### Problem details
If a line in the data below contains the word "scroll", copy it out.

### Data shown
== Segment start ==

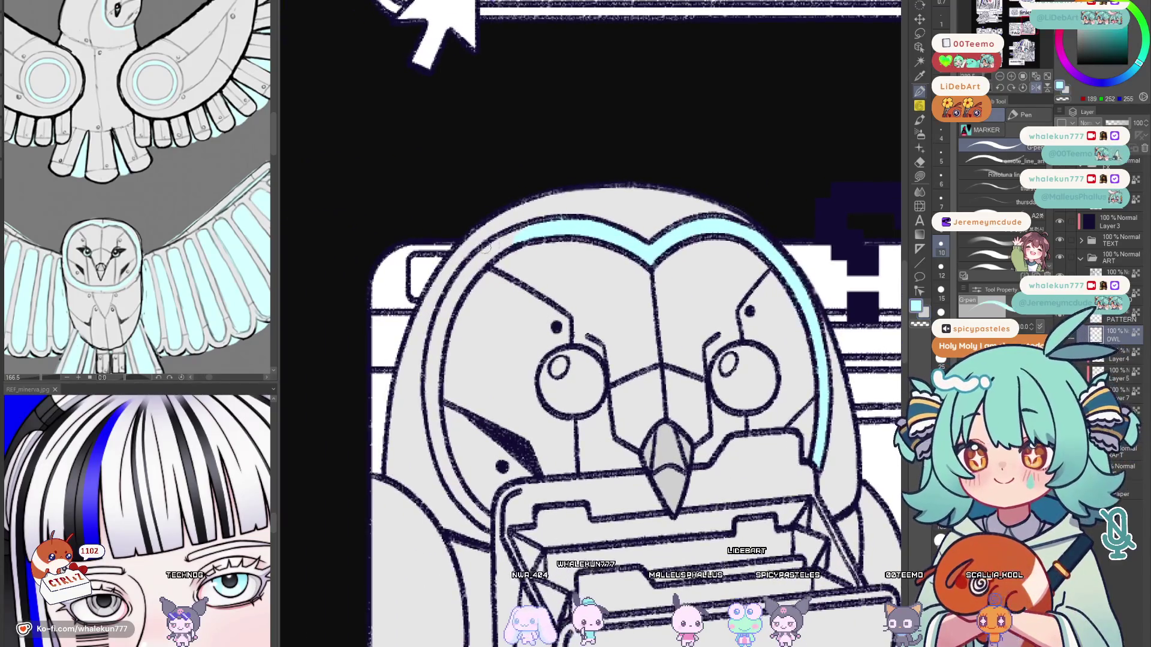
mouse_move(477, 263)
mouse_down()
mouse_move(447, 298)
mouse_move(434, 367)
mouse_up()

== Segment end ==
== Segment start ==

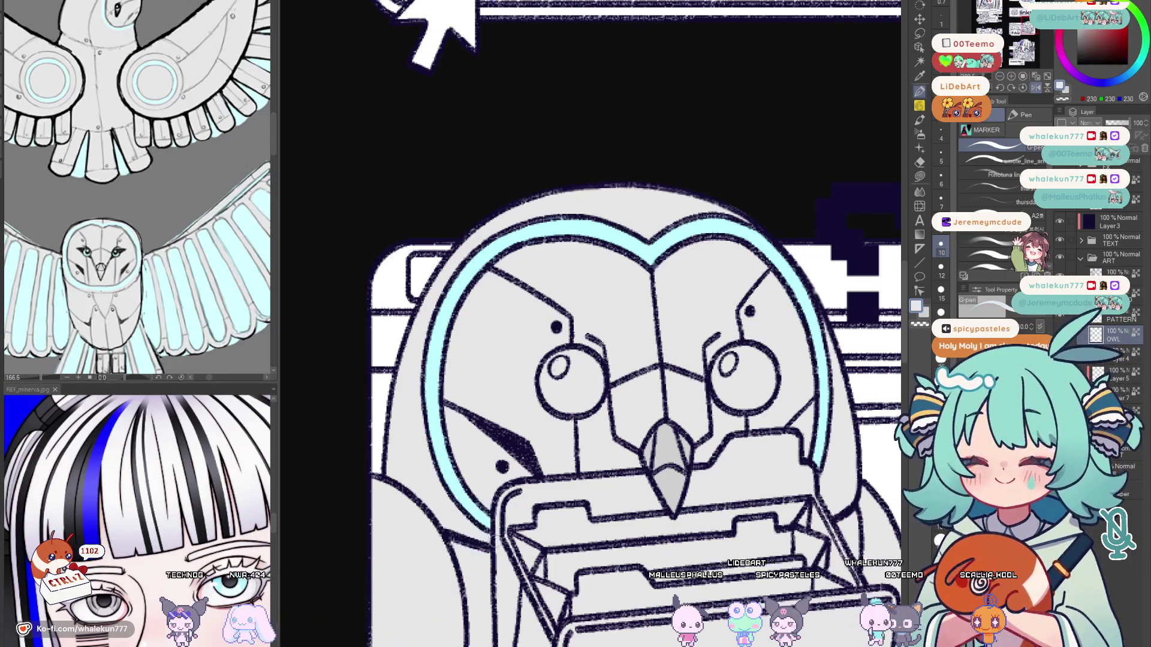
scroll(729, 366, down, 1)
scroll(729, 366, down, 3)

== Segment end ==
== Segment start ==

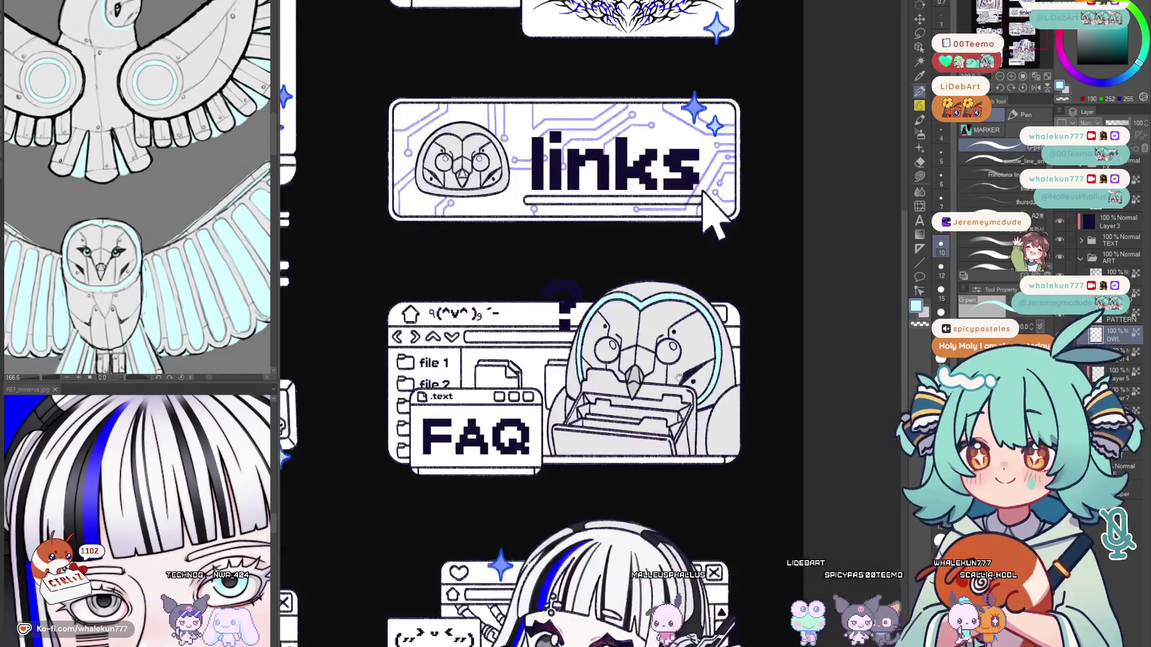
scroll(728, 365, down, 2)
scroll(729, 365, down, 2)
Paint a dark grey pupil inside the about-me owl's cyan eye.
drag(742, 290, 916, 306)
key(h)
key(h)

== Segment end ==

### Solution to this task
scroll(729, 366, down, 1)
scroll(729, 366, down, 3)
scroll(728, 365, down, 2)
scroll(729, 365, down, 2)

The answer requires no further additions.